Work instructions:
a – Please write out the part of the Azure tables passage between "2.4. Black box" and "tuning for you.", inclusive.
b – Gather every line of the rows that contains the string "Retrieves". Case counts.

Passage to read:
*****

Note: In forums, in books, and on the blogosphere, you may see some
“experts” recommending that people denormalize to improve
performance. No one takes the trouble to explain why this can help.
The reason behind it is simple: data in different tables is
typically stored in different files on disk, or sometimes on
different machines. Normalization implies database joins that must
load multiple tables into memory. This requires reading from
multiple places and, thus, hurts performance. One of the reasons
Azure tables provide good performance is that the data is
denormalized by default.
If you’re willing to live with very short periods of
inconsistency, you can do asynchronous writes or move the writes to a
worker process. In some sense, this is inevitable. All major Web 2.0
sites (such as Flickr) frequently run tools that check for data
consistency issues and fix them.
2.2. No schema
Several advantages come with a fixed schema for all your data. Schema can act as a safety
net, trading flexibility for safety—any errors in your code where you
mismatch data types can be caught early. However, this same safety net
gets in your way when you have semistructured data. Changing a table’s
structure to add/change columns is difficult (and sometimes
impossible) to do (ALTER TABLE is
the stuff of nightmares).
Azure tables have no schema. Entities in the same table can have
completely different properties, or a different number of properties.
Like denormalization, the onus is on the developer to ensure that
updates reflect the correct schema.
2.3. No distributed transactions
If you are accustomed to using transactions to maintain consistency and integrity, the
idea of not having any transactions can be scary. However, in any
distributed storage system, transactions across machines hurt
performance. As with normalization, the onus is on the developer to
maintain consistency and run scripts to ensure that.
This is not as scary or as difficult as it sounds. Large
services such as Facebook and Flickr have long eschewed transactions
as they scaled out. It’s a fundamental trade-off that you make with
cloud-based storage systems.
Though distributed transactions aren’t available, Windows Azure
tables have support for “entity group transactions” that allows you to batch
requests together for entities in the same partition.
2.4. Black box
If you’ve ever run a database for a service, you’ve probably mucked with its
configuration. The first thing a lot of developers do when setting up
MySQL is dive into my.cnf and
tune the various knobs that are available. Entire books have been
written on tuning indexes, picking storage engines, and optimizing
query plans.
The Azure Table service does not provide you with the individual
knobs to perform that level of tuning. Since it is a large distributed
system, the service itself automatically tunes based on data,
workload, traffic, and various other factors. The only option you have
control over is how your data is partitioned (which will be addressed
shortly). This lack of knobs to turn can be a blessing, since the
system takes care of tuning for you.
2.5. Row size limits
An entity can have only up to 1 MB of data, a number that includes
the names of your properties. If you are used to sticking large pieces
of data in each row (a questionable practice in itself), you might
easily reach this limit. In cases such as this, the right thing to do
is to use the blob storage service, and store a pointer to the blob in
the entity. This is similar to storing large pieces of data in the
filesystem, and having the database maintain a pointer to the specific
file.
2.6. Lack of support for familiar tools
Like other cloud storage systems, the Azure Table service is
pretty nascent. This means the ecosystem around it is nascent, too.
Tools you’re comfortable with for SQL Server, Oracle, or MySQL mostly
won’t work with Azure tables, and you might find it difficult to find
replacements. This is a problem that will be solved over time as more
people adopt the service.

*****

Material shown:

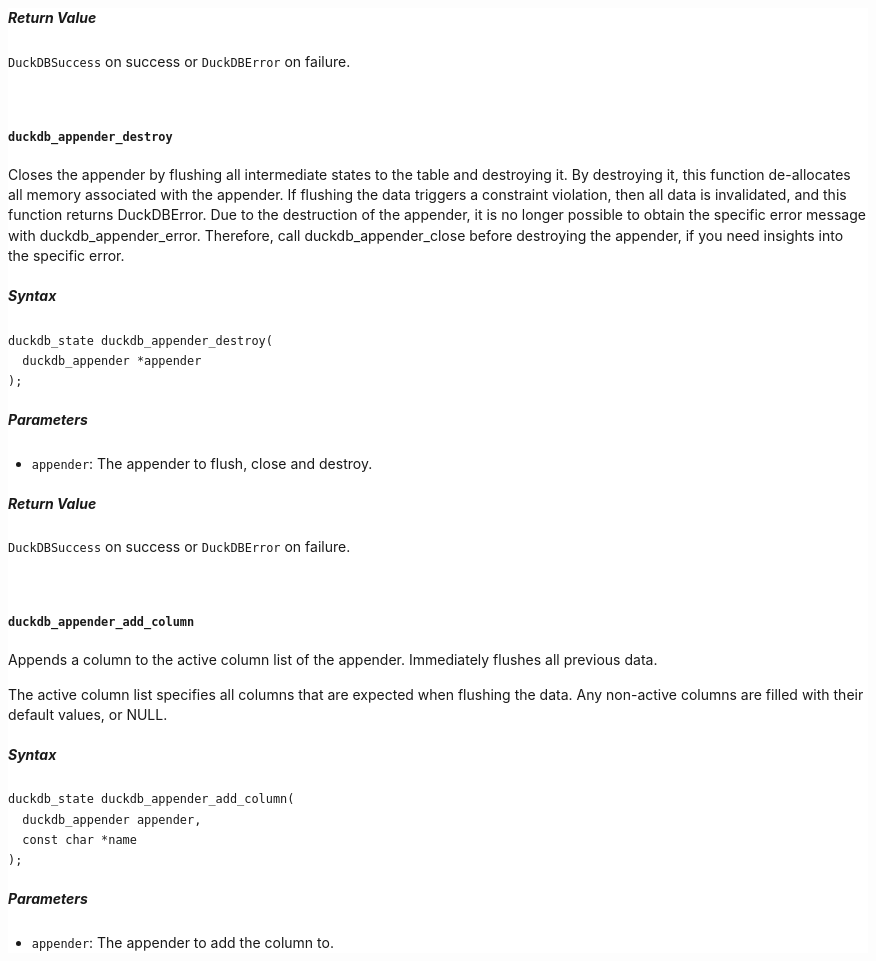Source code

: ##### Return Value

`DuckDBSuccess` on success or `DuckDBError` on failure.

<br>

#### `duckdb_appender_destroy`

Closes the appender by flushing all intermediate states to the table and destroying it. By destroying it, this function
de-allocates all memory associated with the appender. If flushing the data triggers a constraint violation,
then all data is invalidated, and this function returns DuckDBError. Due to the destruction of the appender, it is no
longer possible to obtain the specific error message with duckdb_appender_error. Therefore, call duckdb_appender_close
before destroying the appender, if you need insights into the specific error.

##### Syntax

<div class="language-c highlighter-rouge"><div class="highlight"><pre class="highlight"><code><span class="kt">duckdb_state</span> <span class="nv">duckdb_appender_destroy</span>(<span class="nv">
</span>  <span class="kt">duckdb_appender</span> *<span class="nv">appender
</span>);
</code></pre></div></div>

##### Parameters

* `appender`: The appender to flush, close and destroy.

##### Return Value

`DuckDBSuccess` on success or `DuckDBError` on failure.

<br>

#### `duckdb_appender_add_column`

Appends a column to the active column list of the appender. Immediately flushes all previous data.

The active column list specifies all columns that are expected when flushing the data. Any non-active columns are filled
with their default values, or NULL.

##### Syntax

<div class="language-c highlighter-rouge"><div class="highlight"><pre class="highlight"><code><span class="kt">duckdb_state</span> <span class="nv">duckdb_appender_add_column</span>(<span class="nv">
</span>  <span class="kt">duckdb_appender</span> <span class="nv">appender</span>,<span class="nv">
</span>  <span class="kt">const</span> <span class="kt">char</span> *<span class="nv">name
</span>);
</code></pre></div></div>

##### Parameters

* `appender`: The appender to add the column to.

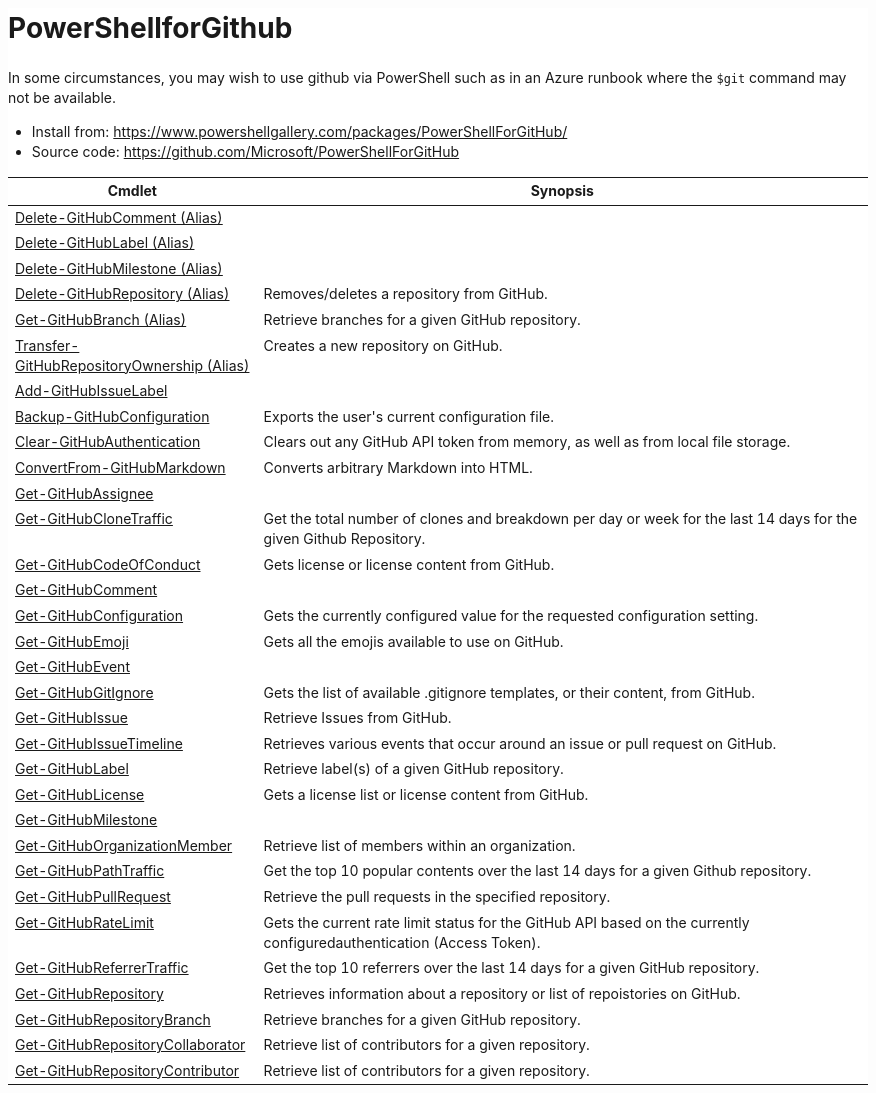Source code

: ﻿# PowerShellforGithub
In some circumstances, you may wish to use github via PowerShell such as in an Azure runbook where
the `$git` command may not be available.

* Install from: https://www.powershellgallery.com/packages/PowerShellForGitHub/
* Source code: https://github.com/Microsoft/PowerShellForGitHub

| Cmdlet | Synopsis |
| --- | --- |
| [Delete-GitHubComment (Alias)](#delete-githubcomment-alias) |  |
| [Delete-GitHubLabel (Alias)](#delete-githublabel-alias) |  |
| [Delete-GitHubMilestone (Alias)](#delete-githubmilestone-alias) |  |
| [Delete-GitHubRepository (Alias)](#delete-githubrepository-alias) | Removes/deletes a repository from GitHub. |
| [Get-GitHubBranch (Alias)](#get-githubbranch-alias) | Retrieve branches for a given GitHub repository. |
| [Transfer-GitHubRepositoryOwnership (Alias)](#transfer-githubrepositoryownership-alias) | Creates a new repository on GitHub. |
| [Add-GitHubIssueLabel](#add-githubissuelabel) |  |
| [Backup-GitHubConfiguration](#backup-githubconfiguration) | Exports the user's current configuration file. |
| [Clear-GitHubAuthentication](#clear-githubauthentication) | Clears out any GitHub API token from memory, as well as from local file storage. |
| [ConvertFrom-GitHubMarkdown](#convertfrom-githubmarkdown) | Converts arbitrary Markdown into HTML. |
| [Get-GitHubAssignee](#get-githubassignee) |  |
| [Get-GitHubCloneTraffic](#get-githubclonetraffic) | Get the total number of clones and breakdown per day or week for the last 14 days for the given Github Repository. |
| [Get-GitHubCodeOfConduct](#get-githubcodeofconduct) | Gets license or license content from GitHub. |
| [Get-GitHubComment](#get-githubcomment) |  |
| [Get-GitHubConfiguration](#get-githubconfiguration) | Gets the currently configured value for the requested configuration setting. |
| [Get-GitHubEmoji](#get-githubemoji) | Gets all the emojis available to use on GitHub. |
| [Get-GitHubEvent](#get-githubevent) |  |
| [Get-GitHubGitIgnore](#get-githubgitignore) | Gets the list of available .gitignore templates, or their content, from GitHub. |
| [Get-GitHubIssue](#get-githubissue) | Retrieve Issues from GitHub. |
| [Get-GitHubIssueTimeline](#get-githubissuetimeline) | Retrieves various events that occur around an issue or pull request on GitHub. |
| [Get-GitHubLabel](#get-githublabel) | Retrieve label(s) of a given GitHub repository. |
| [Get-GitHubLicense](#get-githublicense) | Gets a license list or license content from GitHub. |
| [Get-GitHubMilestone](#get-githubmilestone) |  |
| [Get-GitHubOrganizationMember](#get-githuborganizationmember) | Retrieve list of members within an organization. |
| [Get-GitHubPathTraffic](#get-githubpathtraffic) | Get the top 10 popular contents over the last 14 days for a given Github repository. |
| [Get-GitHubPullRequest](#get-githubpullrequest) | Retrieve the pull requests in the specified repository. |
| [Get-GitHubRateLimit](#get-githubratelimit) | Gets the current rate limit status for the GitHub API based on the currently configuredauthentication (Access Token). |
| [Get-GitHubReferrerTraffic](#get-githubreferrertraffic) | Get the top 10 referrers over the last 14 days for a given GitHub repository. |
| [Get-GitHubRepository](#get-githubrepository) | Retrieves information about a repository or list of repoistories on GitHub. |
| [Get-GitHubRepositoryBranch](#get-githubrepositorybranch) | Retrieve branches for a given GitHub repository. |
| [Get-GitHubRepositoryCollaborator](#get-githubrepositorycollaborator) | Retrieve list of contributors for a given repository. |
| [Get-GitHubRepositoryContributor](#get-githubrepositorycontributor) | Retrieve list of contributors for a given repository. |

*****

Outputs by task:
a –
2.4. Black box
If you’ve ever run a database for a service, you’ve probably mucked with its
configuration. The first thing a lot of developers do when setting up
MySQL is dive into my.cnf and
tune the various knobs that are available. Entire books have been
written on tuning indexes, picking storage engines, and optimizing
query plans.
The Azure Table service does not provide you with the individual
knobs to perform that level of tuning. Since it is a large distributed
system, the service itself automatically tunes based on data,
workload, traffic, and various other factors. The only option you have
control over is how your data is partitioned (which will be addressed
shortly). This lack of knobs to turn can be a blessing, since the
system takes care of tuning for you.

b –
| [Get-GitHubIssueTimeline](#get-githubissuetimeline) | Retrieves various events that occur around an issue or pull request on GitHub. |
| [Get-GitHubRepository](#get-githubrepository) | Retrieves information about a repository or list of repoistories on GitHub. |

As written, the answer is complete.